→ Work to complete
In the forum thread about Warwick basses, what was the Dolphin's regular price, and what did the shop sell it for?

→ Source passage
+ + + + + + +

# Educate me on Warwick



## Murmel (Feb 24, 2012)

So today I went to my local dealer and found some random Warwick hanging. I picked it up, and I immediately fell in love with it.

I don't know the model, but it was made in Germany, had a 1 piece neck and fretboard of some dark wood with large, open grains.
P pickup in the neck and Jazz in the bridge. It was also a 4-string.

Now, I'm not looking for the exact model (it's MIG, I probably can't afford it anyway), what I want to know is; is there a huge gap quality and playability-wise between lower/middle end 'wicks and the MIG ones?

I've been playing bass for like 5 years, still haven't found one that I TRULY clicked with, except this one.

I tried playing Teen Town by Jaco on it, I have never played it so well ever as I did then. Hell, it felt like I was the new Jaco


----------



## vampiregenocide (Feb 24, 2012)

The higher end warwicks are obviously way better than the lower end 'rockbass' models. You really notice the jump in quality without even plugging them in. That being said, they have a few mid-range models that are made in Korea and these are pretty high quality and play great.


----------



## Murmel (Feb 24, 2012)

Yeah I'm talking more about the middle range MIK Warwicks. Not interested in the really low-end. Probably should've mentioned that 

I didn't even plug this one in, but it just oozed quality.

Edit: Looking around for Warwick prices I noticed that the MIK ones are pretty pricey too. The $$ series seems to get some praise though. Or perhaps that's just the MIG $$ series?

Edit2: I just realised that the MIC $$ series are also in the Rockbass series, I suck at reading


----------



## vampiregenocide (Feb 24, 2012)

Haha well the Korean ones are pretty good to be honest. I've not had enough time with them to make any solid comparisons, but I was impressed by the one I played. Tone wise it was perfect for me.


----------



## Bevo (Feb 24, 2012)

Last year I wanted a new bass and nothing really stood out. For me the best way to find out was to rent a bunch and that really opened my eyes to the quality and tone once you live with it for a week.

Around that time I stopped by a shop to look around and found a bit different Warwick, a Dolphin. This one has different woods in it and was pretty frigging cool!
It was brand new and regular $3,000 but had been sitting around for over a year so they were blowing it out at $1,200..I grabbed that sucker up!

I find they have a different feel, tone and method of construction that make them better to me, kinda like a fine german car.

http://www.basscentral.com/warwick/dolphins.shtml


----------



## iron blast (Feb 24, 2012)

+ + + + + + +

→ Recorded information
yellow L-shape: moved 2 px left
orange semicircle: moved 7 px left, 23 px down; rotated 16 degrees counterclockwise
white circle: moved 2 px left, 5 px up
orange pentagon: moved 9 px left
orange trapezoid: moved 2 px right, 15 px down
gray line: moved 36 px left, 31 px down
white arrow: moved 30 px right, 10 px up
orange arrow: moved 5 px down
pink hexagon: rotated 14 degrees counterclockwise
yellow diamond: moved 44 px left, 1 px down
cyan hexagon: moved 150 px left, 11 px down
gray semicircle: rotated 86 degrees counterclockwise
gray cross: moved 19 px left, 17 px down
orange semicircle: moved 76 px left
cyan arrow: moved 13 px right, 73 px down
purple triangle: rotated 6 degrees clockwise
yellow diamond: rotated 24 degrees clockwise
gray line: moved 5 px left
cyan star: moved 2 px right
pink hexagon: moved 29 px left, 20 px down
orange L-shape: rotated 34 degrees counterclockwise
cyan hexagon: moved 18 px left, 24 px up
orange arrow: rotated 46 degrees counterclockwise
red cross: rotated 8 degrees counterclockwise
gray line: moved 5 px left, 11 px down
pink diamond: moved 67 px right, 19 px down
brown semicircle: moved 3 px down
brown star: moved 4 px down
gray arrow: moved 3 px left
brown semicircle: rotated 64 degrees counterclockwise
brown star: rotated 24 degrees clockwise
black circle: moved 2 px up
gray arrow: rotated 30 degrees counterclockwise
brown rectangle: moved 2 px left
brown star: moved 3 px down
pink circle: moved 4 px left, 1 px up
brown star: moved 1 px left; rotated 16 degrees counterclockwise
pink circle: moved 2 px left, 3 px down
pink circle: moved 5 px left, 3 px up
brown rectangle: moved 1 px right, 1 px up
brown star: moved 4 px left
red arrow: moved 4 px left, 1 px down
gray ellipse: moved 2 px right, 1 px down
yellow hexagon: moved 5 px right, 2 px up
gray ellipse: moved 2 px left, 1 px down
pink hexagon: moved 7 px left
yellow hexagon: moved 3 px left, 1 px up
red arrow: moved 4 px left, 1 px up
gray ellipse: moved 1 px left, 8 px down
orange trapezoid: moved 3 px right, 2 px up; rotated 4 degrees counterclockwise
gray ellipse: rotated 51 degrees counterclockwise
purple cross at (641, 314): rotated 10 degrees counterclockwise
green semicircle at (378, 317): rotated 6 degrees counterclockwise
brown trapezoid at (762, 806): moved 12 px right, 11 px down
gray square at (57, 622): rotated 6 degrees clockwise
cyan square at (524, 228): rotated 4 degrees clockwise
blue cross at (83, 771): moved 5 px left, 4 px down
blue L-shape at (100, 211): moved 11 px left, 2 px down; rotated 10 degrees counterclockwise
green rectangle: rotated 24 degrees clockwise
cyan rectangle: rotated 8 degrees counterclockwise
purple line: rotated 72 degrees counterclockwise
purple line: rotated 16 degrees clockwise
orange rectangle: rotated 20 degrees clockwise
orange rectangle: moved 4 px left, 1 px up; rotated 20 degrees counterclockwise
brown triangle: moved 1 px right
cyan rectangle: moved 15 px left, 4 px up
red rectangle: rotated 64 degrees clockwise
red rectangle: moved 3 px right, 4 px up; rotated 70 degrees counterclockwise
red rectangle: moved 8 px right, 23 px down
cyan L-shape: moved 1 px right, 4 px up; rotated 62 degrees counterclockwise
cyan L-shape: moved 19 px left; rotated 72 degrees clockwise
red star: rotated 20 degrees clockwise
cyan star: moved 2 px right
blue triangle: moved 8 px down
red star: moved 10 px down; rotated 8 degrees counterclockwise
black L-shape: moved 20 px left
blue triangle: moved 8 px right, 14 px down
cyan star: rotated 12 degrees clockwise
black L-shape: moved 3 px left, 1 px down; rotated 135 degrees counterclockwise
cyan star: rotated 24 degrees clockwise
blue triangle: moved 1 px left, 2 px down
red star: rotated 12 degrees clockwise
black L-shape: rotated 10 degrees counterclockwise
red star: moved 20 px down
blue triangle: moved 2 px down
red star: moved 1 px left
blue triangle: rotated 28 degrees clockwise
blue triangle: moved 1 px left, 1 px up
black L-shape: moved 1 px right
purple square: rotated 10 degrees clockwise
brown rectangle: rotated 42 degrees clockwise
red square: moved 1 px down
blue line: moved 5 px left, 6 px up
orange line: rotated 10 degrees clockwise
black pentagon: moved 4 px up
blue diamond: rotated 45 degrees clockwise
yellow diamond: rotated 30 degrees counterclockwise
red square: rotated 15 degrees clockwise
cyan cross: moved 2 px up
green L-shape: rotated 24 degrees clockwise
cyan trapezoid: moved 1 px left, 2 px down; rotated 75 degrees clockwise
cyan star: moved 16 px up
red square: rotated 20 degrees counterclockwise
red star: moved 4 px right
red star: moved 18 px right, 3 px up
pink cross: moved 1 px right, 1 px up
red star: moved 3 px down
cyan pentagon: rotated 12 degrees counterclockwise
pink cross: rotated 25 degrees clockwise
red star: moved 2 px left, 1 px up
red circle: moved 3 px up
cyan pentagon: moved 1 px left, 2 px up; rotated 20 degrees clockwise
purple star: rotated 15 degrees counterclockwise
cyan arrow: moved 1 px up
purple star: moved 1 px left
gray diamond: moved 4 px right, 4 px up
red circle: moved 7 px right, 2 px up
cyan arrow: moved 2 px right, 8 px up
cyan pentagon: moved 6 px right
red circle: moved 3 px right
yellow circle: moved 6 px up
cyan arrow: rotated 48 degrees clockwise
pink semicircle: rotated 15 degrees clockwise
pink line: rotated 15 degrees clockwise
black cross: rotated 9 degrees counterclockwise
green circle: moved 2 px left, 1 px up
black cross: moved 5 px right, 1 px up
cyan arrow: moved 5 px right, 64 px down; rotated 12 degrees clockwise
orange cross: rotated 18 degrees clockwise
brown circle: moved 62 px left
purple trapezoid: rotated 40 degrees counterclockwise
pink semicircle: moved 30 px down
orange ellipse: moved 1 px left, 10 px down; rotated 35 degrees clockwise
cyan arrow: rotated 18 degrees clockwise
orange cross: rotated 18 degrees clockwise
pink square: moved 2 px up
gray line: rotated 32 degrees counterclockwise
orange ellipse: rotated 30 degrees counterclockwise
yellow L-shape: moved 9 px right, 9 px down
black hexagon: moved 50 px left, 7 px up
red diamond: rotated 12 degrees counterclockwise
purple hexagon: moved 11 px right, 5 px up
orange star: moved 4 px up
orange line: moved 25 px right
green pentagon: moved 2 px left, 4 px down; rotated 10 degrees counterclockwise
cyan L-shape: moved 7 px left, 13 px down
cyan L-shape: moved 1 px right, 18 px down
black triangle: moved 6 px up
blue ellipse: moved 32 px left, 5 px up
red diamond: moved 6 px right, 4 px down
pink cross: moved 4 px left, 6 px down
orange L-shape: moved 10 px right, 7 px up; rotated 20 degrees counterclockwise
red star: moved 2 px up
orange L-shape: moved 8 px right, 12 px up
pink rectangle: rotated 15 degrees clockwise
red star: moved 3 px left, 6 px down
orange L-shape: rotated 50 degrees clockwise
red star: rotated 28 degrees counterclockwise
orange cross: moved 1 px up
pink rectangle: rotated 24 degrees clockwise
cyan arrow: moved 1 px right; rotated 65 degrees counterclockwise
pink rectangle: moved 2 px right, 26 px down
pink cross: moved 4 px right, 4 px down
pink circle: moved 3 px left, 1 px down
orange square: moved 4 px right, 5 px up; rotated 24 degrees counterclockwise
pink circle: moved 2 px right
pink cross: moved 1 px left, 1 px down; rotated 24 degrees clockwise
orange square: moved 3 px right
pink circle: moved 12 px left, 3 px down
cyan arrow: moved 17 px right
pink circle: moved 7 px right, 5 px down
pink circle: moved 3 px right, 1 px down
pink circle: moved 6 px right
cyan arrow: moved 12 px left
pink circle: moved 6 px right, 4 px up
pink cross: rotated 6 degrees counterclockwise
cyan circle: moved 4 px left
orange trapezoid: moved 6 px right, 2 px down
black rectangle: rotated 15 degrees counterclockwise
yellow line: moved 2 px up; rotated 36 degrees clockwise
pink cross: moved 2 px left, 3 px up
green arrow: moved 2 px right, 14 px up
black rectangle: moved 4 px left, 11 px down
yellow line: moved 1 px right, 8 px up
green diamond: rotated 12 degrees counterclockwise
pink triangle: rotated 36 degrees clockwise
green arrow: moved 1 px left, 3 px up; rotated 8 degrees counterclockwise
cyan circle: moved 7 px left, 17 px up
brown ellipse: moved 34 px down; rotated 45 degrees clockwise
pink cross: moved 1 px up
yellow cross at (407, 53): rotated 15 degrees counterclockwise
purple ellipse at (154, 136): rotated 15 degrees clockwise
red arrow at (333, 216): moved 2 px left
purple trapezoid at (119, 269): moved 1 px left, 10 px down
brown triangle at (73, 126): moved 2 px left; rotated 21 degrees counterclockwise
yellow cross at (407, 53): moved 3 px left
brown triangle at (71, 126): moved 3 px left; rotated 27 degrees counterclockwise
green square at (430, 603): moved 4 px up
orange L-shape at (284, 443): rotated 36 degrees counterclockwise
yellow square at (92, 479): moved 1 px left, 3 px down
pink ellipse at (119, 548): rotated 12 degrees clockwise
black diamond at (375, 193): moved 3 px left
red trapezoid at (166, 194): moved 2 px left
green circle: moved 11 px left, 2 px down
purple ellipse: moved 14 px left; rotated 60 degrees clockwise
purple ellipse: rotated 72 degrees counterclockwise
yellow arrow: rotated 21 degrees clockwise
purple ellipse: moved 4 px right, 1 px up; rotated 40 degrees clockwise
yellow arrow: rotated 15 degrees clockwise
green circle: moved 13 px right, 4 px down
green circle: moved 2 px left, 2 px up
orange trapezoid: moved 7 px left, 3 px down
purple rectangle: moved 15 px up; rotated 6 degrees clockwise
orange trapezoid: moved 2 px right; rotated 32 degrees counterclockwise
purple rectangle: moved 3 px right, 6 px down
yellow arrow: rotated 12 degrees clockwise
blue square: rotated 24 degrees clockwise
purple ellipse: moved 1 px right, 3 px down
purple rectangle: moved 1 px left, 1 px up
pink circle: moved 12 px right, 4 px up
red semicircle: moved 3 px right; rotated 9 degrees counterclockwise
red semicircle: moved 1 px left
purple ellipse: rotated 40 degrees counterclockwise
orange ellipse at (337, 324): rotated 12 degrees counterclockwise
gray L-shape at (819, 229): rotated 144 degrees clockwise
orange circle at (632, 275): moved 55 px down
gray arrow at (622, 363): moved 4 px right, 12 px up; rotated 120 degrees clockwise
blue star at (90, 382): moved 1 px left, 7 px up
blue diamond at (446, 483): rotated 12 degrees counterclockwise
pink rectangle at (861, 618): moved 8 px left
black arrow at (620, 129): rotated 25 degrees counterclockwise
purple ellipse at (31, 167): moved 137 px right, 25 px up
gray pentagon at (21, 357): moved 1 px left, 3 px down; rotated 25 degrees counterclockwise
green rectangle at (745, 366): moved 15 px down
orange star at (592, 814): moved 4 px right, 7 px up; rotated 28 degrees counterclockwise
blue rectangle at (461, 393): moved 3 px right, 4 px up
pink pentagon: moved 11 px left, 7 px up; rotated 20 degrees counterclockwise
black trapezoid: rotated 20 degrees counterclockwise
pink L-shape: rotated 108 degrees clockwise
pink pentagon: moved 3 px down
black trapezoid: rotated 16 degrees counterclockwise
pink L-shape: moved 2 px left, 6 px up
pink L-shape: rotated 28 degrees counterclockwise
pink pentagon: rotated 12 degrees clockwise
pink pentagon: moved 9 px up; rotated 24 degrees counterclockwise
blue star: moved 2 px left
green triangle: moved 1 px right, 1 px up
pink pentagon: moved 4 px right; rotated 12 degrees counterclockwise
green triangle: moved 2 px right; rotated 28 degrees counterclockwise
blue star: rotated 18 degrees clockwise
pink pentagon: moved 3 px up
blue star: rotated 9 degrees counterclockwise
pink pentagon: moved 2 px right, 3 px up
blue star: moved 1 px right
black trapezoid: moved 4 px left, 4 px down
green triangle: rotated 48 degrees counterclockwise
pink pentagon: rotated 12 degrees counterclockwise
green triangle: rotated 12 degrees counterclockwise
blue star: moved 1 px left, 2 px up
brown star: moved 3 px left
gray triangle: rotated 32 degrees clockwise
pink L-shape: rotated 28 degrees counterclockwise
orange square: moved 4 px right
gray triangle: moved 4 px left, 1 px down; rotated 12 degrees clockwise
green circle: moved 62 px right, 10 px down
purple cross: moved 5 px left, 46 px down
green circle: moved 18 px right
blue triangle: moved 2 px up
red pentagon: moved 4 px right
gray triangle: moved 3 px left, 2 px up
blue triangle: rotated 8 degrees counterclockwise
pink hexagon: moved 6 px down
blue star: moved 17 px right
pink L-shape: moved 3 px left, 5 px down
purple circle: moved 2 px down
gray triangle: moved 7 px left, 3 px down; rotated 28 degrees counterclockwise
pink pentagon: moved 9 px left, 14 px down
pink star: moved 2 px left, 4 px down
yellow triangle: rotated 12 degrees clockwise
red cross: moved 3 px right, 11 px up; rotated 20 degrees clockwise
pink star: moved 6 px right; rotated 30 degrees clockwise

+ + + + + + +

→ Finished answer
Its regular price was $3,000, and the shop sold it for $1,200.